(Written instruction) Render all of the items below as a single numbered list, leaving out any blank lines.

══ Records provided

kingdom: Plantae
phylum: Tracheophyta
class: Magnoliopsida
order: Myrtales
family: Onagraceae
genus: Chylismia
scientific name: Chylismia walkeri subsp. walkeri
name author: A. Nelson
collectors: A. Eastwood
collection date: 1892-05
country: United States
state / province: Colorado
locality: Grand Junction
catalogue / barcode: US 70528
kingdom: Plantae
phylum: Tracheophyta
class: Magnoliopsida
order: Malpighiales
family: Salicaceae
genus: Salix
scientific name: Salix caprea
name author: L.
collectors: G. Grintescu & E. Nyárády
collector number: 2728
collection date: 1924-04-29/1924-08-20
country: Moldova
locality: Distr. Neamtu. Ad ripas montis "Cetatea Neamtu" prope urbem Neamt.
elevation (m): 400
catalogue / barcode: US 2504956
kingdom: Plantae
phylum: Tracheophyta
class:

════

(Solution to this problem)
1. kingdom: Plantae
2. phylum: Tracheophyta
3. class: Magnoliopsida
4. order: Myrtales
5. family: Onagraceae
6. genus: Chylismia
7. scientific name: Chylismia walkeri subsp. walkeri
8. name author: A. Nelson
9. collectors: A. Eastwood
10. collection date: 1892-05
11. country: United States
12. state / province: Colorado
13. locality: Grand Junction
14. catalogue / barcode: US 70528
15. kingdom: Plantae
16. phylum: Tracheophyta
17. class: Magnoliopsida
18. order: Malpighiales
19. family: Salicaceae
20. genus: Salix
21. scientific name: Salix caprea
22. name author: L.
23. collectors: G. Grintescu & E. Nyárády
24. collector number: 2728
25. collection date: 1924-04-29/1924-08-20
26. country: Moldova
27. locality: Distr. Neamtu. Ad ripas montis "Cetatea Neamtu" prope urbem Neamt.
28. elevation (m): 400
29. catalogue / barcode: US 2504956
30. kingdom: Plantae
31. phylum: Tracheophyta
32. class:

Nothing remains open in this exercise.